* **REQUEST**
Report every line of the records below that contains the string "chart". Case counts.

* **SUPPLIED MATERIAL**
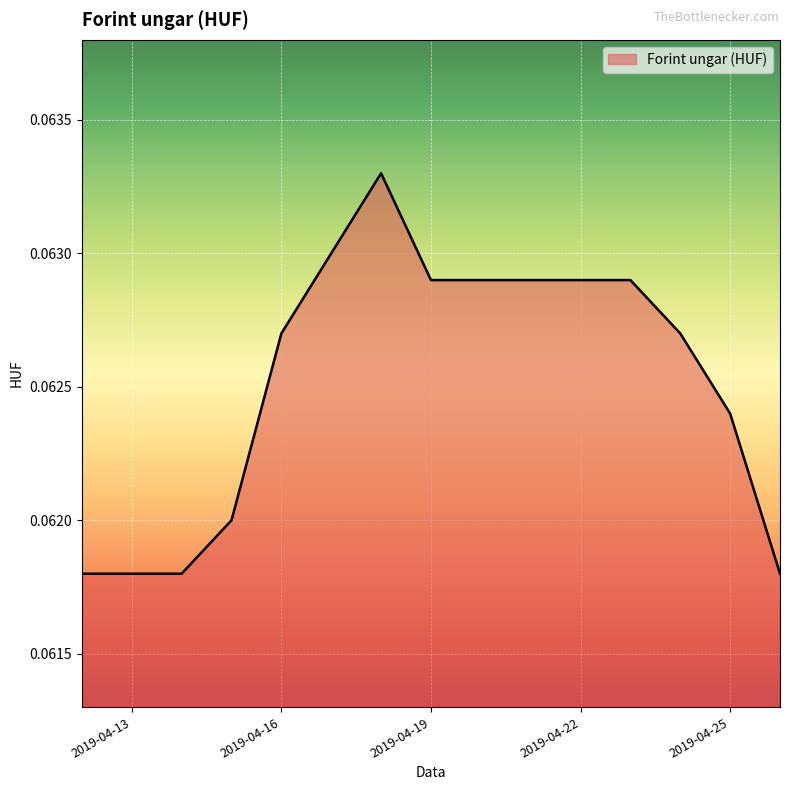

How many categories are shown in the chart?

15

---

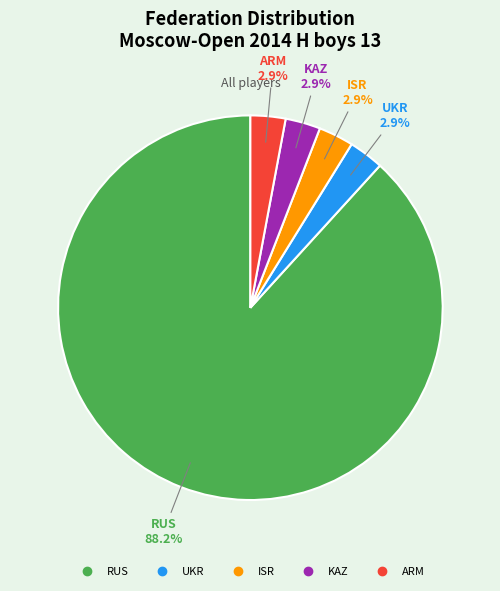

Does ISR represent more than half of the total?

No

--

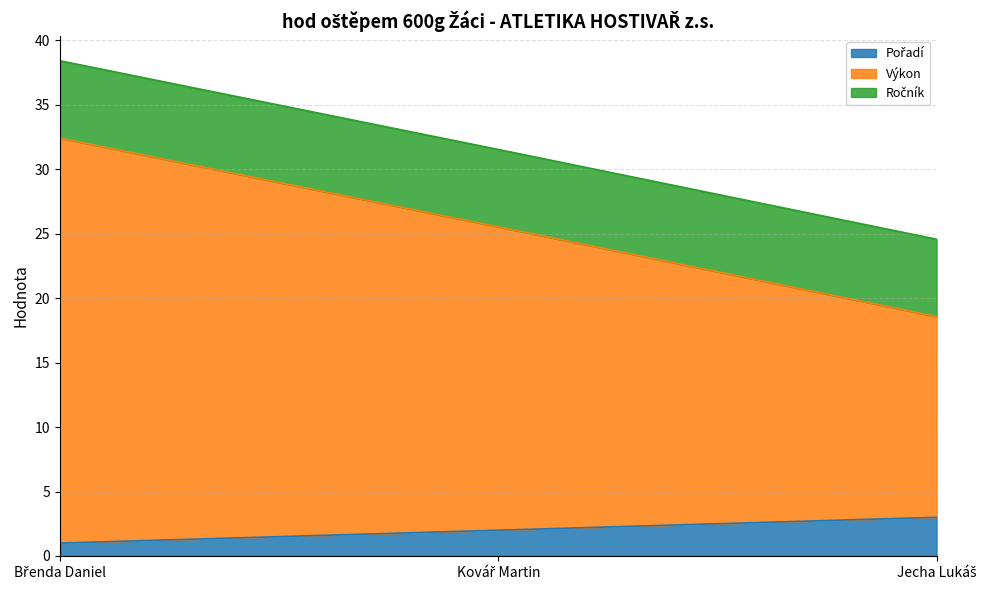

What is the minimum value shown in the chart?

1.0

* **EXPECTED ANSWER**
How many categories are shown in the chart?
What is the minimum value shown in the chart?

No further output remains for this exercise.